鬼渡り権現の堂(延命寺の裏)
旧分校へと続く道の左手斜面に建つ。木造の堂の脇に「鬼渡り権現」と記した杭が立っている。
この堂に関しては記録がなく、また言い伝えにも多少の違いがあるが、渡部某氏の先祖が建てた産土神(うぶすながみ)を奉ってあり、渡部姓の家の守り神であるといわれている。堂が古くなったため立て替えたという説と、もともと堂がなかったので建てたという説がある。いずれにしても現在の堂が建てられた時に鬼渡り権現(おにわたりごんげん)と表記され、延命寺の管轄となったという。本尊は延命寺にあるといわれており、産土神が寺に納められたのは神仏習合の時代であったためかと考えられる。堂は施錠されており、ご開帳されることはない。
昔は子供が生まれると丈夫に育つようにと参拝した。
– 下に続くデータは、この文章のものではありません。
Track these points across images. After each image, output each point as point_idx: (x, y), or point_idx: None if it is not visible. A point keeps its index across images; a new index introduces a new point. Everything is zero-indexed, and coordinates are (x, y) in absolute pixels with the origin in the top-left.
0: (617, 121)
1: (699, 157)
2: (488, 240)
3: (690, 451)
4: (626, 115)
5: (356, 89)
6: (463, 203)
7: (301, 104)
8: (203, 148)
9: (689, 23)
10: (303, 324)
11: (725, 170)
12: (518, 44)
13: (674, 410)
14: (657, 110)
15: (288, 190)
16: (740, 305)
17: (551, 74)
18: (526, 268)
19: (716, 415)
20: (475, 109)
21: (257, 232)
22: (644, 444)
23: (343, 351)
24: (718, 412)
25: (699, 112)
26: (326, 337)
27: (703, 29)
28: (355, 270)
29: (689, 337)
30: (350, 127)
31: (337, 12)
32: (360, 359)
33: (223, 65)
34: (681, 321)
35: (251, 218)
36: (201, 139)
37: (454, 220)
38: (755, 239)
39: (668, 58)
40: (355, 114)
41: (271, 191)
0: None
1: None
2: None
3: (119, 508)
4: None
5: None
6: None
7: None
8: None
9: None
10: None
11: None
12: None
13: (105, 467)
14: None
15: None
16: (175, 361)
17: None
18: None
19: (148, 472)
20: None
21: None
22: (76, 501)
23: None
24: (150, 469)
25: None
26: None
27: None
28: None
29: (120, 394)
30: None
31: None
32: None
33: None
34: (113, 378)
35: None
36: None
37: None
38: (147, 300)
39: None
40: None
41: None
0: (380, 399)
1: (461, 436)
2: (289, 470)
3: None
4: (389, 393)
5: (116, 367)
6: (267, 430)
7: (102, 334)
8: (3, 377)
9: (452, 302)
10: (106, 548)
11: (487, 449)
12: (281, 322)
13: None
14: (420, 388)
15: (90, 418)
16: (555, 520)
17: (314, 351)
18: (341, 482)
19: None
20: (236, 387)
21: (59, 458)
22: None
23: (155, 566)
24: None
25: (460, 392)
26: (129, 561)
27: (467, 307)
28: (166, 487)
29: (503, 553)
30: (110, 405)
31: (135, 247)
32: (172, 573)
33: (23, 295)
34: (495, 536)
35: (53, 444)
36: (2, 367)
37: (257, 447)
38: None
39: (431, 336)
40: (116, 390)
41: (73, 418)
現在は渡部姓に限らず他の家でも元旦参りなどをしているが、雪の深い頃なので歩くのに難儀し、参拝する人も少なくなっている。
「鬼渡り」という呼称の由来は村の古老に尋ねても不明であった。小山地区に「諏訪神社 鬼渡神社」と併記された神社があるが、小山地区では諏訪神社と呼んでいる。また、会津一円に数カ所の鬼渡神社がある。